• **What needs to be done**: Show all lines from the data that include the word "кабачковая".

• **Material shown**:

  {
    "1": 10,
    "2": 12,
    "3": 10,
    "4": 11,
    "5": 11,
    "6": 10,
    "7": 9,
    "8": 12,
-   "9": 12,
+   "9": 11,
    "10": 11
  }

==

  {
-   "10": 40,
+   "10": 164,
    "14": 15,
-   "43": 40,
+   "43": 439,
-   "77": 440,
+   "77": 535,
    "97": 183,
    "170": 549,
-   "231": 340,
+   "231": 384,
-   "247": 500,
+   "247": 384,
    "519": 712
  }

==

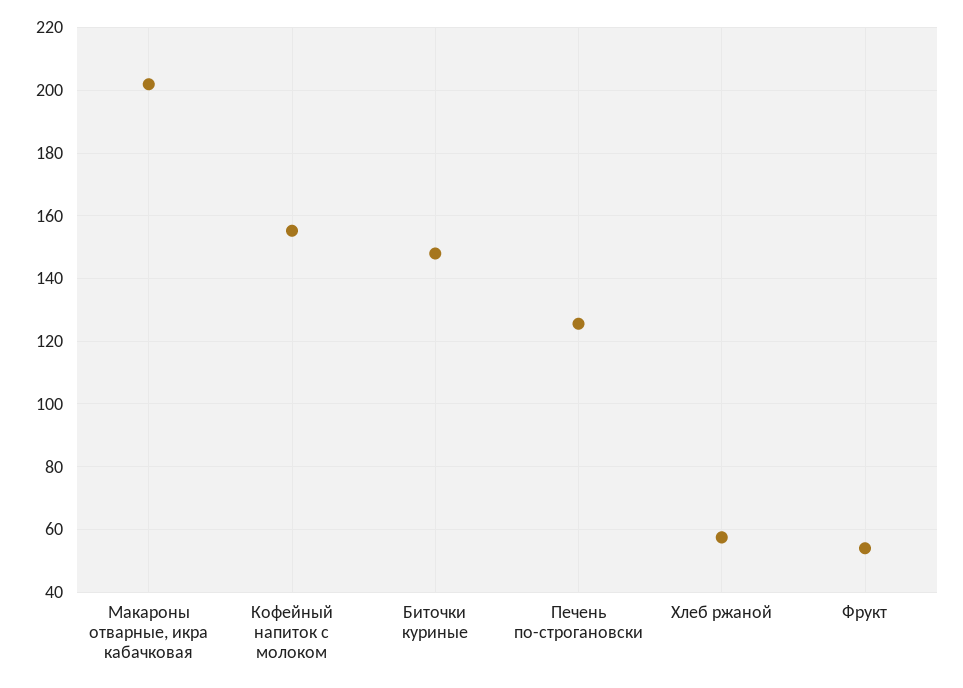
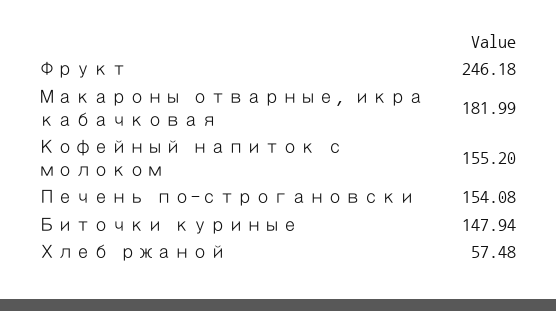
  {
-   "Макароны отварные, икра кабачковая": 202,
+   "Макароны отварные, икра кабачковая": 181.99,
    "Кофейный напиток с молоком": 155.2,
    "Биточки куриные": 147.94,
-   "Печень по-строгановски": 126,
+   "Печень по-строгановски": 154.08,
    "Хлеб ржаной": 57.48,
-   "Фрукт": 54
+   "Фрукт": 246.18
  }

• **Reply**:
-   "Макароны отварные, икра кабачковая": 202,
+   "Макароны отварные, икра кабачковая": 181.99,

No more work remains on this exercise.